One of the many cornerstones laid with work this past winter were plans to draw more people into the mix at Big Spring and the Great Trinity Forest. It seemed like a simple idea to broaden the horizons of many who had never experienced the vast areas of the Great Trinity Forest, off the beaten path. How to do that is a bit complicated with larger groups.

Sunset over Big Spring after a heavy late day thunderstorm

The exposure for many Dallasites to the Trinity River is that seen through a car window at 60mph or from a visit to the Trinity River Audubon Center(TRAC). Lots of great views from bridges or from the TRAC trails but there is so much more beyond that.

Big Spring

Photographer Sean Fitzgerald suggested using the framework of a website called Meetup and a
photography organization called NANPA, the North American Nature Photography Association. Through the website and the organization, Sean suggested cherry picking the very best weekends at the peak of bloom for sites around the Great Trinity Forest.

Barred Owl seen at the NANPA Photo-Hike Buckeye Trail

NANPA event in the GTF, checking out a Barred Owl

The first was the Trinity Audubon Center in the Great Trinity Forest, an after hours event in the golden hours before sunset. The second was a late March visit to the Texas Buckeye Trail in Rochester Park and the third was in May at a day long event at Historic Big Spring.

We had some candid discussions about how to best get more people aware and interested in the Trinity. If you look at what product is turned out every year for things like the Trinity River Photo Contest, you realize that the photographers and public in general have yet to really get down into the forest and experience the real nature that resides there.
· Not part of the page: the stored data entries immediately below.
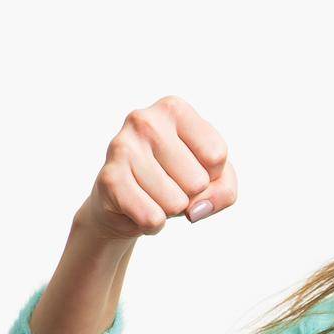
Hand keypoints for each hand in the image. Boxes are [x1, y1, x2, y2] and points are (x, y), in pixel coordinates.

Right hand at [78, 95, 236, 241]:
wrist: (123, 201)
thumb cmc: (176, 180)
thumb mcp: (215, 178)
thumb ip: (225, 191)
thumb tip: (196, 210)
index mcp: (174, 109)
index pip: (217, 155)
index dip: (212, 174)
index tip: (190, 166)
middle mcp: (145, 120)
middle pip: (198, 181)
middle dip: (190, 194)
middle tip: (168, 184)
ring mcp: (123, 147)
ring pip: (176, 203)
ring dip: (170, 210)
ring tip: (152, 194)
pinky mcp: (108, 178)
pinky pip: (152, 218)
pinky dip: (153, 224)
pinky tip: (139, 207)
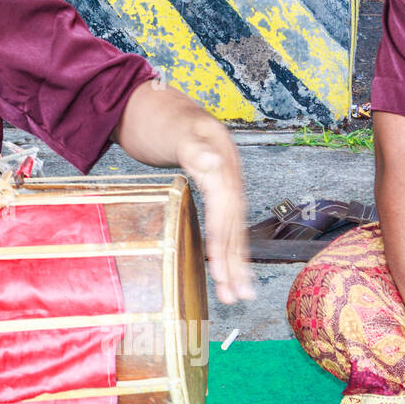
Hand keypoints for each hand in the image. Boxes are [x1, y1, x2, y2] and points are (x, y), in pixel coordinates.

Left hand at [175, 119, 254, 304]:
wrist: (164, 106)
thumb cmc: (165, 120)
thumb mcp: (178, 131)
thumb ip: (195, 148)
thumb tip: (214, 164)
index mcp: (221, 163)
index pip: (224, 210)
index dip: (221, 241)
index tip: (218, 270)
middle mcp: (230, 175)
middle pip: (234, 224)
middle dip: (235, 263)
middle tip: (236, 297)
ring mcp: (227, 182)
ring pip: (234, 227)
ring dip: (236, 263)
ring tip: (239, 295)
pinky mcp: (220, 189)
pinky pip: (228, 222)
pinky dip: (230, 246)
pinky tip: (232, 267)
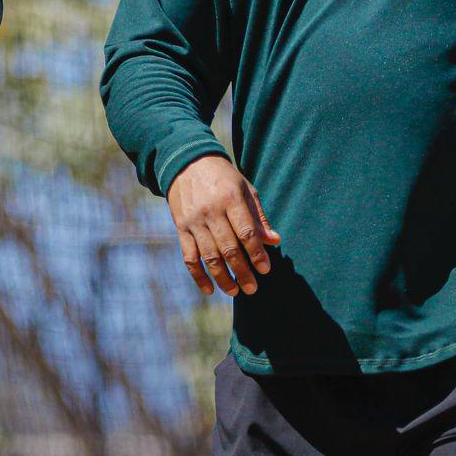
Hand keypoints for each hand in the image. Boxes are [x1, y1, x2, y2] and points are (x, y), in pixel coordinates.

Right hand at [166, 154, 280, 296]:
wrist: (186, 164)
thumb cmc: (222, 178)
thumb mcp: (244, 189)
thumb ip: (258, 217)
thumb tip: (275, 241)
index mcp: (230, 199)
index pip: (246, 233)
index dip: (257, 254)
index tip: (265, 269)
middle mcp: (211, 211)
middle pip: (229, 248)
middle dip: (242, 272)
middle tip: (252, 289)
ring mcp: (194, 221)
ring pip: (209, 256)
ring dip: (222, 278)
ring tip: (235, 291)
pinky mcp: (181, 227)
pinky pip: (189, 257)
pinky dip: (198, 276)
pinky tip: (209, 289)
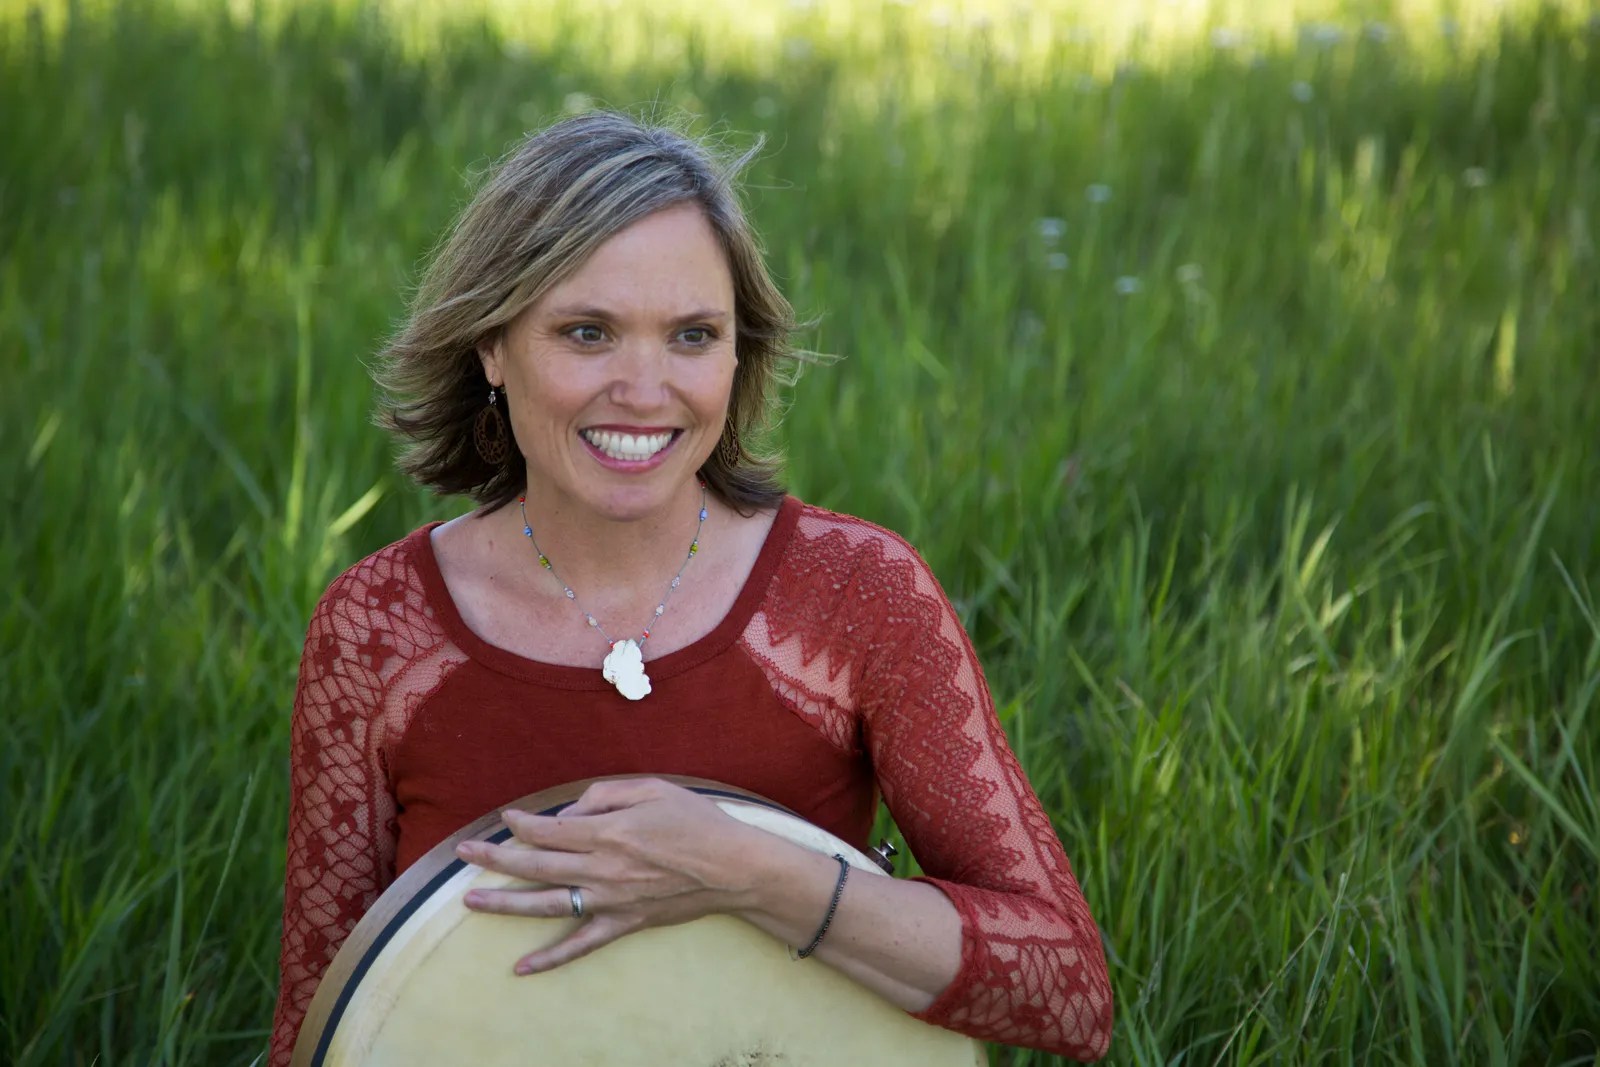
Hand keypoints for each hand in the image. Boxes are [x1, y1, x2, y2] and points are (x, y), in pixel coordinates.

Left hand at [455, 777, 760, 974]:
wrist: (735, 867)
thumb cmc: (697, 822)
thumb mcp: (654, 789)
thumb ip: (606, 794)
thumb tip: (570, 813)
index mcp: (608, 832)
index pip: (549, 830)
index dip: (522, 824)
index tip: (506, 819)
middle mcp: (602, 869)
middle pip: (537, 865)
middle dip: (495, 858)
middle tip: (463, 852)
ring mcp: (610, 901)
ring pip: (547, 904)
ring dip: (506, 903)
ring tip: (470, 900)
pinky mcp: (624, 923)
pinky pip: (581, 945)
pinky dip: (550, 959)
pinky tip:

So much goes unseen and undocumented down on the river with only a few sets of eyes even visiting these grand places. It’s a shame because vast stands of flowering trees and fields of wildflowers go to bloom without ever being enjoyed or visited.

These well attended events this spring exposed many dozens of people to the Great Trinity Forest and to places few have even seen before. Their photos, shown in a gallery of over 100 images Big Spring NANPA event highlight through the eyes of dozens, the beauty and nature at Big Spring. The main website is here NANPA Photography Group of North Texas.

The desire to preserve what’s authentic, what holds substance and what aspires to the whole shines through the experience of those who visit. The future looks brighter than ever for Big Spring. A picture is emerging of knowing a place intimately that only the giants of Texas history like Julien Reverchon ever knew. The pioneer spirit is still alive here. Those belonging to it more fully and to take responsibility for its preservation feel it in the work they do.

Ground fog developing in the pre-dawn light across the millions of wildflowers at Big Spring. Thirty second exposure in near total darkness at 5am.